### [WRITTEN TASK]
Render each line from the beginning of the records through the line containing "8: (255, 231)", inclusive, as a JSON list of strings with one string per line. Omit blank lines and the pictures.

(Data items)
_ _ _ _ _ _ _

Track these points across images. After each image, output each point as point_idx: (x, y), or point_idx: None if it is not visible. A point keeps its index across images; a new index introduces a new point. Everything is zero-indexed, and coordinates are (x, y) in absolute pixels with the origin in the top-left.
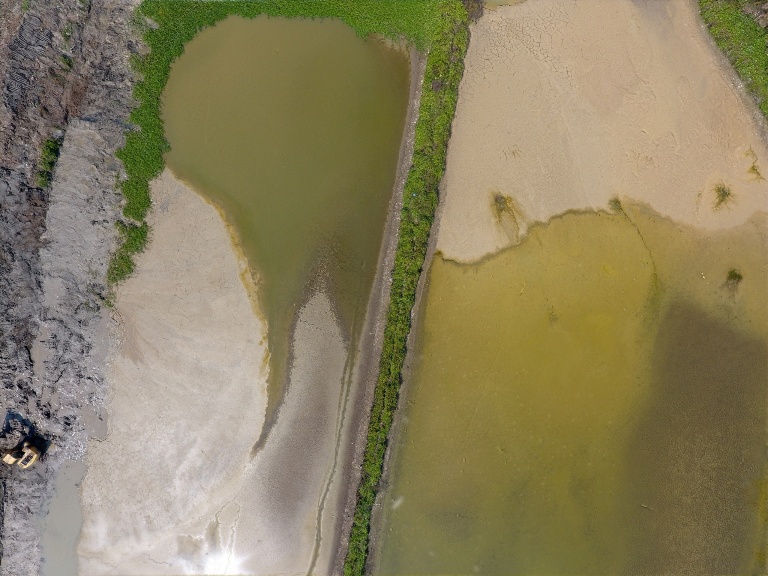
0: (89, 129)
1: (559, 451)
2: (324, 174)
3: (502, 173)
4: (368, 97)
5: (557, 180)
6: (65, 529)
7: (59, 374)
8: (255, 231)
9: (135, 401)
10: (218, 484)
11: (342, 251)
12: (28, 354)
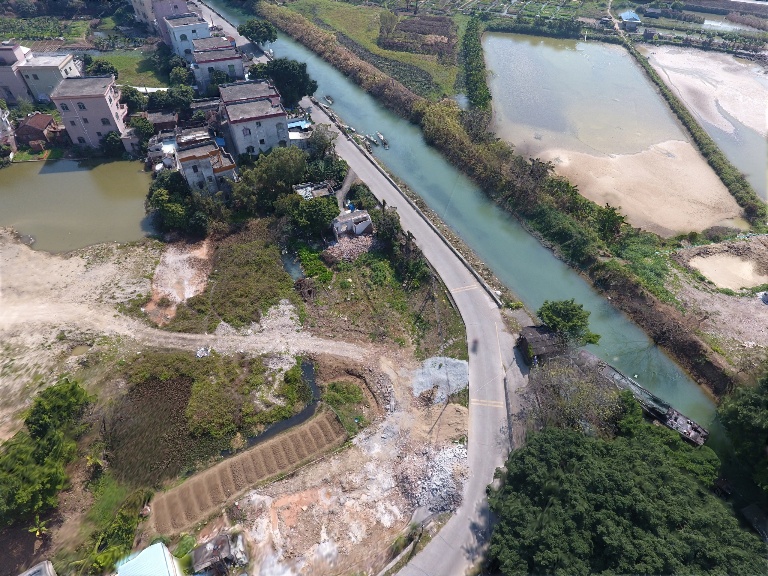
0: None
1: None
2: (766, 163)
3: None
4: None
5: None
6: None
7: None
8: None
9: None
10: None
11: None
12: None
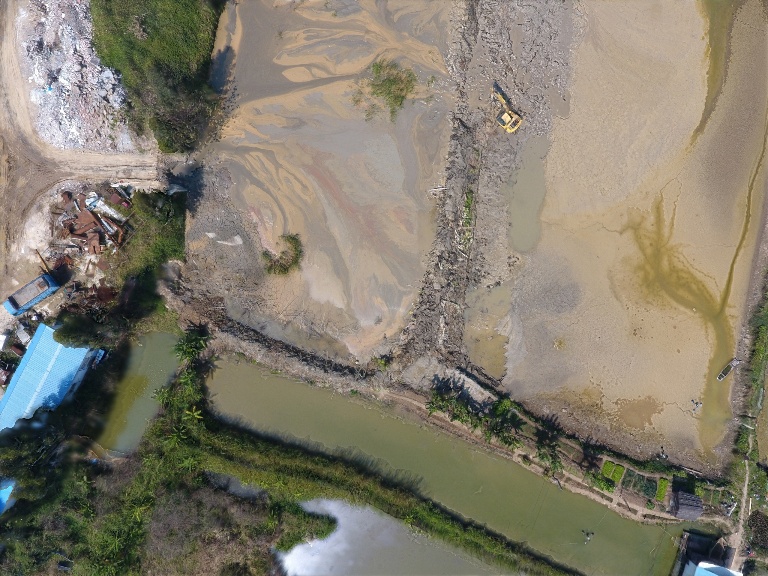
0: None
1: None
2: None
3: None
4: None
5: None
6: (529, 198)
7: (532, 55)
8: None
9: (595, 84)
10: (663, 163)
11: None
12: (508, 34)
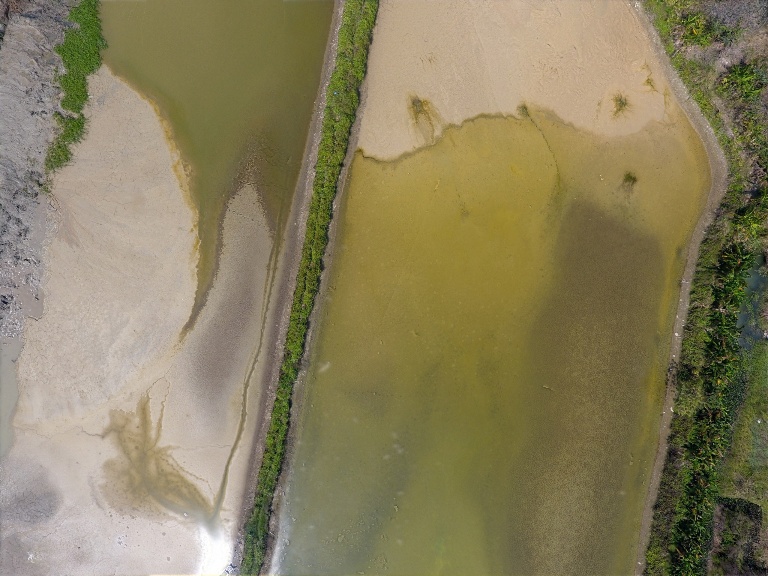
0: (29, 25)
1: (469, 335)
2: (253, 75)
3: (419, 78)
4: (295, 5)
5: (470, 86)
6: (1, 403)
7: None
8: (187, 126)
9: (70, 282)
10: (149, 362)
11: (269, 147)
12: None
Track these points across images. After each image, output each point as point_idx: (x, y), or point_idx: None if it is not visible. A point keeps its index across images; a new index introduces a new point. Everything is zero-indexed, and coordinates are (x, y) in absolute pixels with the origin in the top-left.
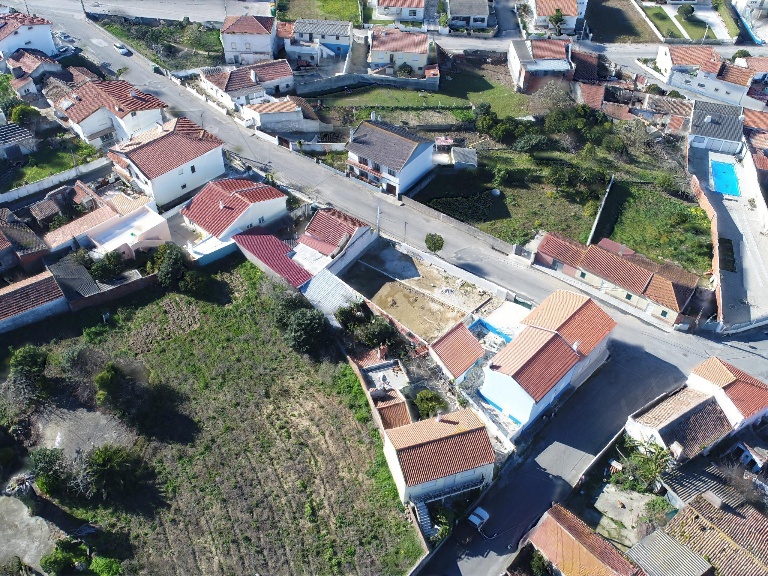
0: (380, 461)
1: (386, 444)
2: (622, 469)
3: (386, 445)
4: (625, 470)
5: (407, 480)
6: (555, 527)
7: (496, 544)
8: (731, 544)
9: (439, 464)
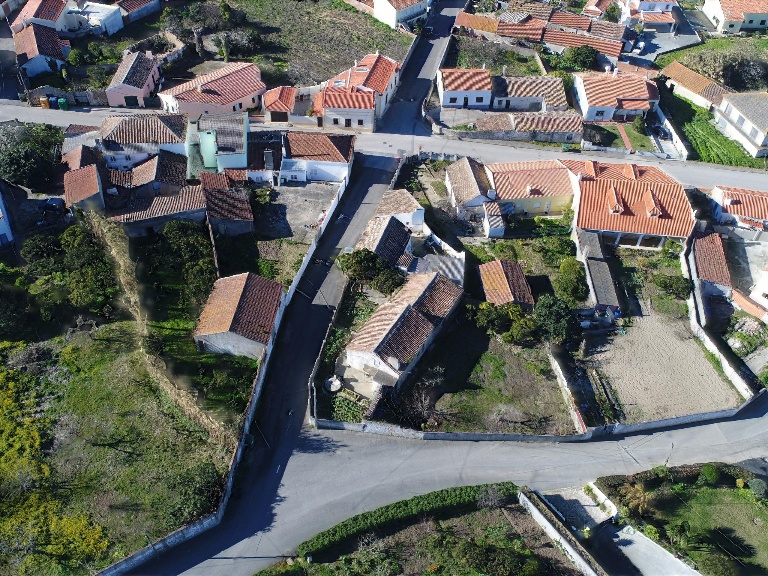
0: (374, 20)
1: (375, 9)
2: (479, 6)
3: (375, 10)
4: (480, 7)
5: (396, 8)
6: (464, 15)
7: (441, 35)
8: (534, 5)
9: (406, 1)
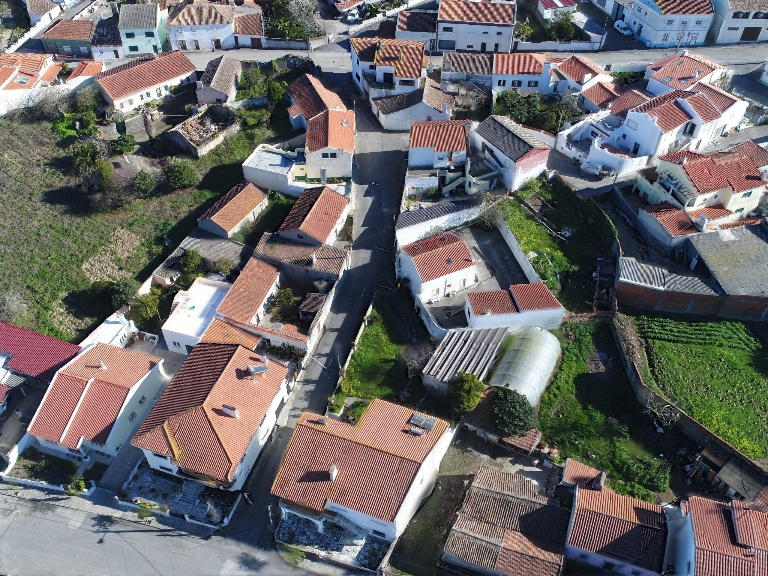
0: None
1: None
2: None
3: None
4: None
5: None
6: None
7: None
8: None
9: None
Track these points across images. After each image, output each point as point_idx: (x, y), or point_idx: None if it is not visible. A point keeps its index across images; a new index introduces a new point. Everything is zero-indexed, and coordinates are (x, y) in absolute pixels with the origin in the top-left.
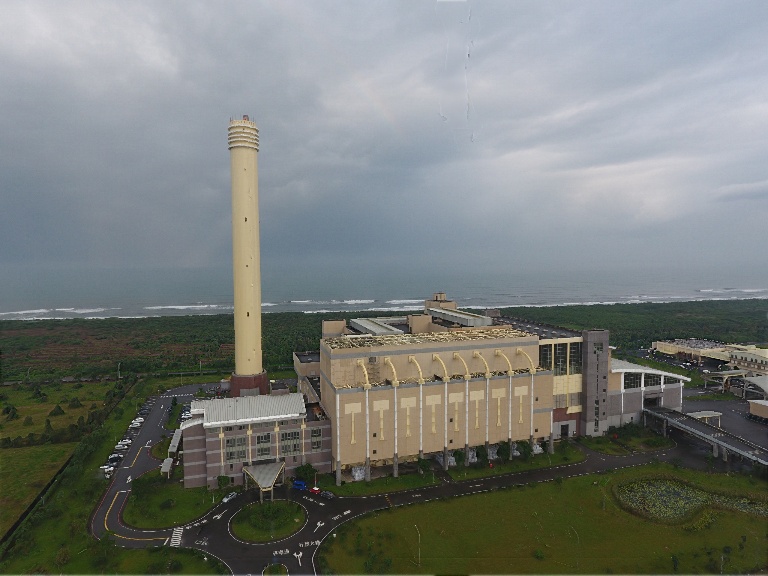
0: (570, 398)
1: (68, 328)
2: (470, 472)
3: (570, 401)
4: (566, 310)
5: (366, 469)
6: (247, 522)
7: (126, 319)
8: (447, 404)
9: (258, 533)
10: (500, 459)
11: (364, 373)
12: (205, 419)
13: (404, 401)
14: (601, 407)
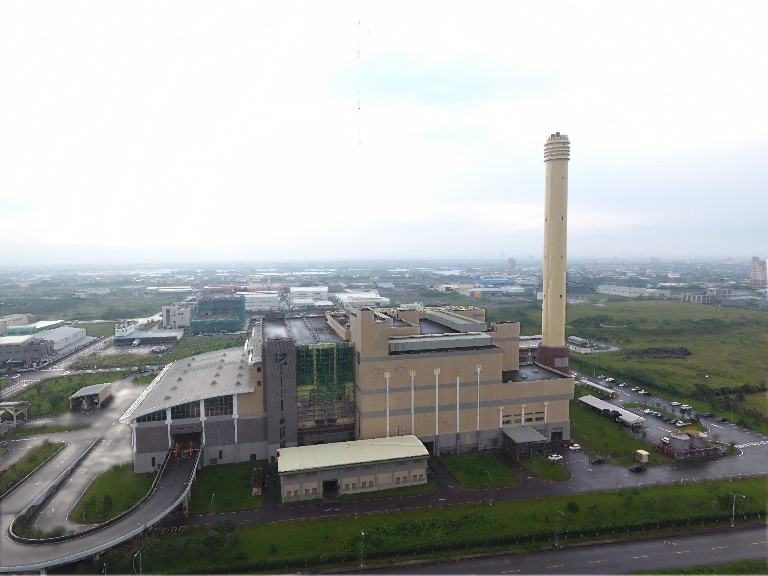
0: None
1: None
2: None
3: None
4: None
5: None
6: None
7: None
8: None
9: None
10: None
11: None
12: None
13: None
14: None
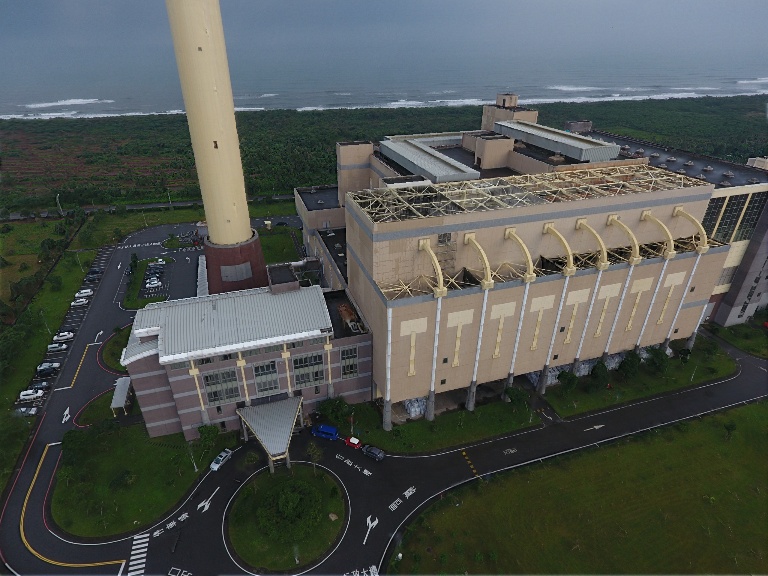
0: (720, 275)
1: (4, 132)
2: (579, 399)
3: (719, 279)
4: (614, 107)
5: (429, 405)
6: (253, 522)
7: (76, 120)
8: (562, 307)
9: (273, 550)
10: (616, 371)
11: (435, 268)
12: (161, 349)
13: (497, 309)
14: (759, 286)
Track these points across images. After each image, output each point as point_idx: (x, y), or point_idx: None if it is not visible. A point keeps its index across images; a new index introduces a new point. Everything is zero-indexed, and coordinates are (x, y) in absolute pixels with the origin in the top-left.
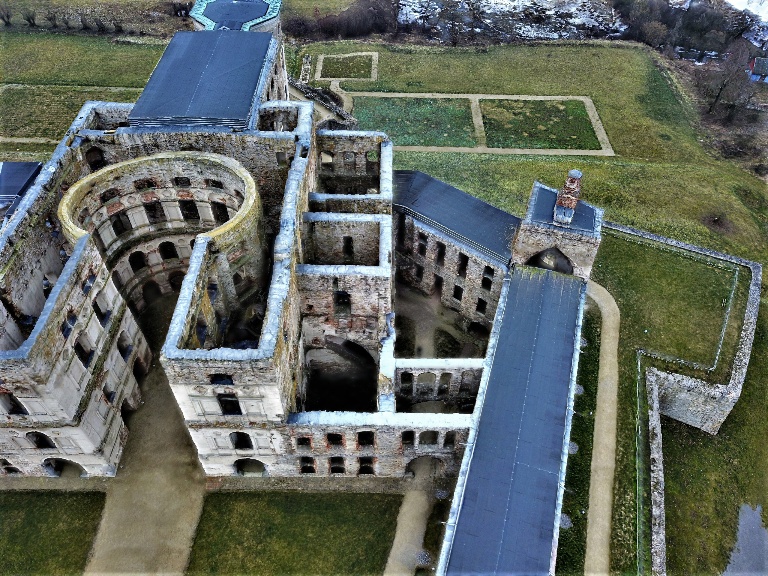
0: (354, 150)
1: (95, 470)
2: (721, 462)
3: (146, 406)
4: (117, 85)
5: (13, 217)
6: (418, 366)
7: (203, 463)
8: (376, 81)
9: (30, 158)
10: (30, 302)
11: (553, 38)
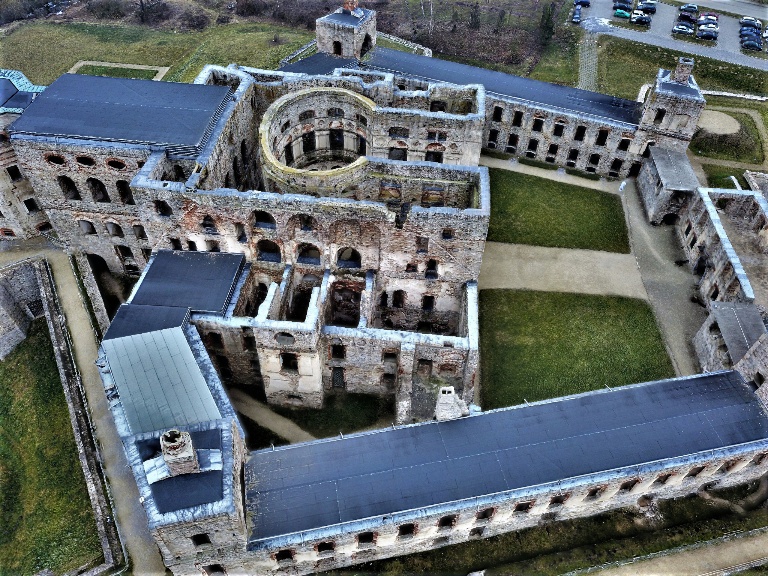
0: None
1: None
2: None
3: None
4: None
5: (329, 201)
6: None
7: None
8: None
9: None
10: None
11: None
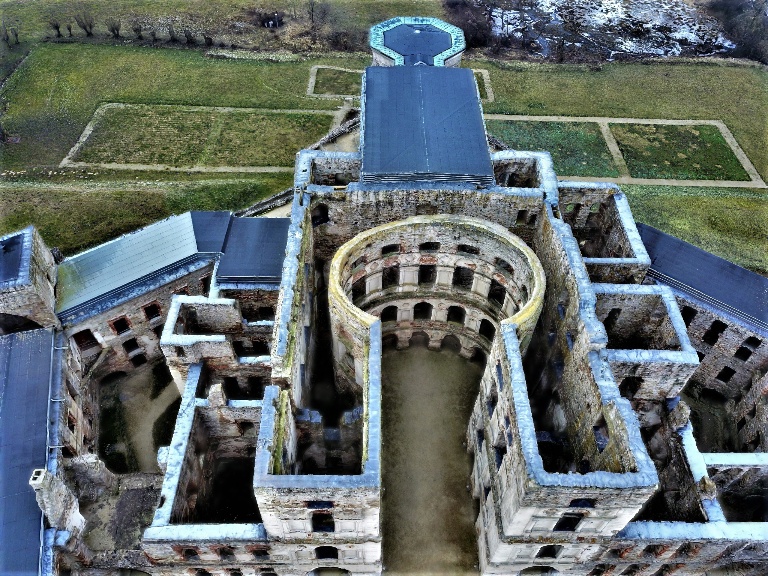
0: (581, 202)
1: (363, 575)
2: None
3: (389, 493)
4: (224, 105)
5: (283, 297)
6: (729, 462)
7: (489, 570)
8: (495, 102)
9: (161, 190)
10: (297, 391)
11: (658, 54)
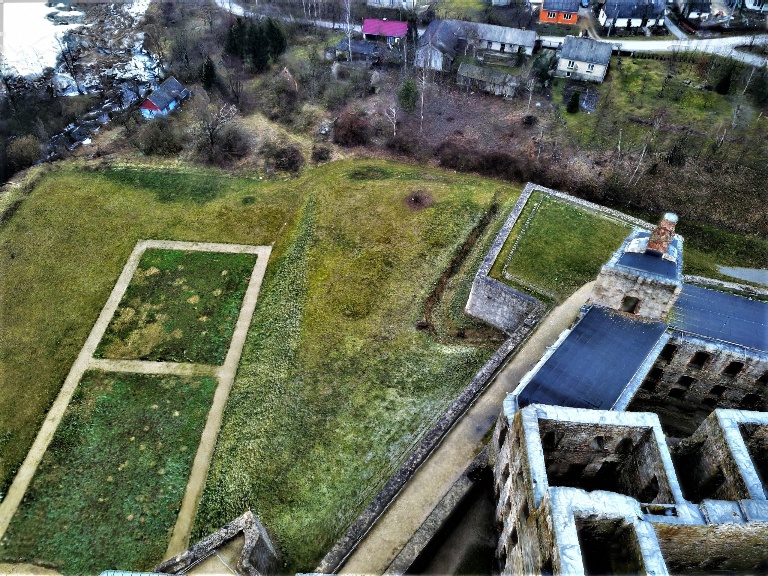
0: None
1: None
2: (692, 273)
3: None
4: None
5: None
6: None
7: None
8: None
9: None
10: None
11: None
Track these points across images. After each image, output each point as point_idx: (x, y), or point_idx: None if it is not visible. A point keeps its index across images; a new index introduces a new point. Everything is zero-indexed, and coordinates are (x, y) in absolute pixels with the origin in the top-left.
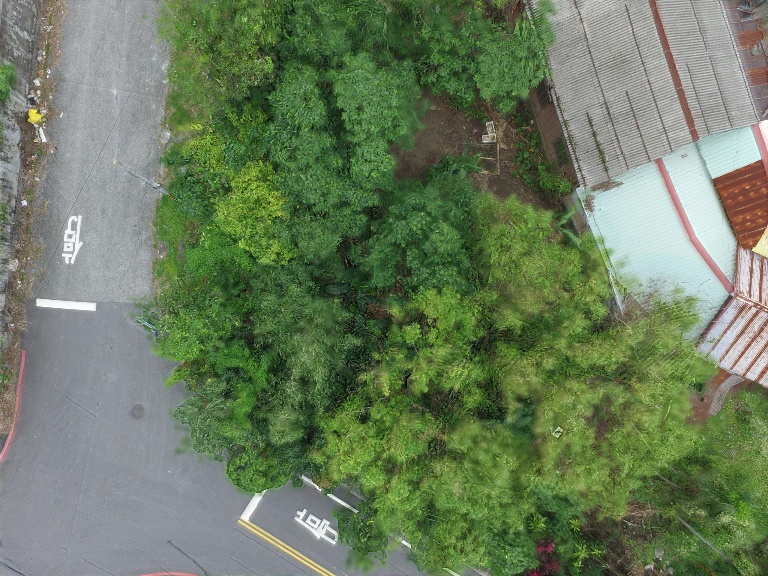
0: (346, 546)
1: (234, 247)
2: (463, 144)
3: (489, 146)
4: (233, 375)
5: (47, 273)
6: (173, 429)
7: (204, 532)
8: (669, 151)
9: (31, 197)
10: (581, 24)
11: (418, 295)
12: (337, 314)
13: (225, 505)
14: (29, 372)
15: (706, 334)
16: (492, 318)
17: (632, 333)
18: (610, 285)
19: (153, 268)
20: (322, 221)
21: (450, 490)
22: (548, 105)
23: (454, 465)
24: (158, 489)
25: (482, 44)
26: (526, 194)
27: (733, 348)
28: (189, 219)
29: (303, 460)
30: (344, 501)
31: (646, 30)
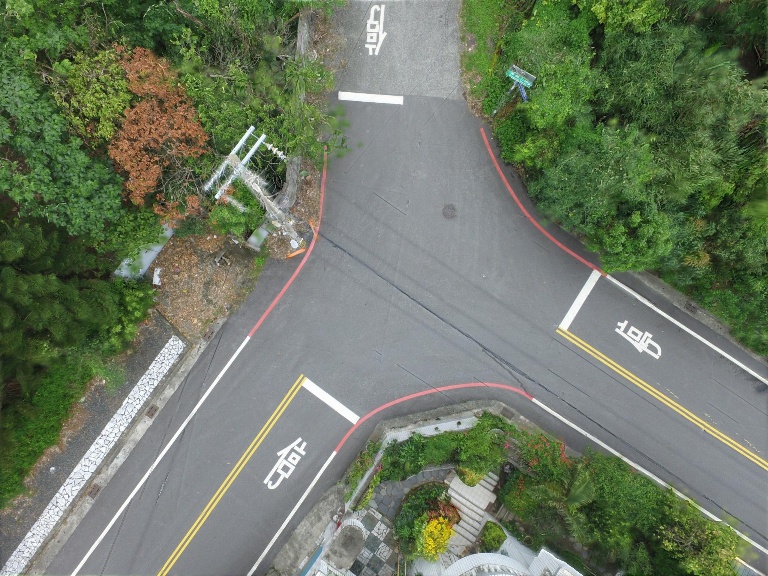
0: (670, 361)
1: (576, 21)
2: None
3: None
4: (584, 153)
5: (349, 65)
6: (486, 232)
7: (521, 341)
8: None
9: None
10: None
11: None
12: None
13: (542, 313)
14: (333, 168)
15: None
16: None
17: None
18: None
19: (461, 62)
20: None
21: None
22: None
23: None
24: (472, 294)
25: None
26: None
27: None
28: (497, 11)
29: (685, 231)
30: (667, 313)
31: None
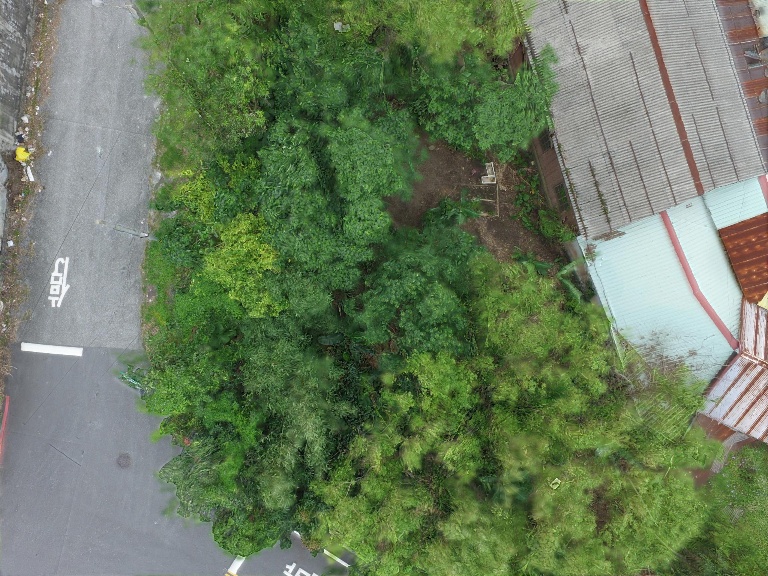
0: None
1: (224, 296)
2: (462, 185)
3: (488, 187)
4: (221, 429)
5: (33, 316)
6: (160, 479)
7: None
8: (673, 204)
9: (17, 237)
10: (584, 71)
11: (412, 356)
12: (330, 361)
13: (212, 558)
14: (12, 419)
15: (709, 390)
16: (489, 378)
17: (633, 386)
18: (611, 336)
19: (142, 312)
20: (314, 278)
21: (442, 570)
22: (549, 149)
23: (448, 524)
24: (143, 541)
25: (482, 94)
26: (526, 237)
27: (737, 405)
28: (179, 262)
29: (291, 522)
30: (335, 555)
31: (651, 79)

_ _ _ _ _ _ _

### [TASK ANSWER]
[
  "Track these points across images. After each image, output each point as point_idx: (x, y), or point_idx: None if it is not visible. A point keeps its index across images; a new index introduces a new point. Everything is zero-indexed, and coordinates are (x, y) in absolute pixels with the origin in the top-left.",
  "0: (89, 129)",
  "1: (559, 451)",
  "2: (324, 174)",
  "3: (502, 173)",
  "4: (368, 97)",
  "5: (557, 180)",
  "6: (65, 529)",
  "7: (59, 374)",
  "8: (255, 231)"
]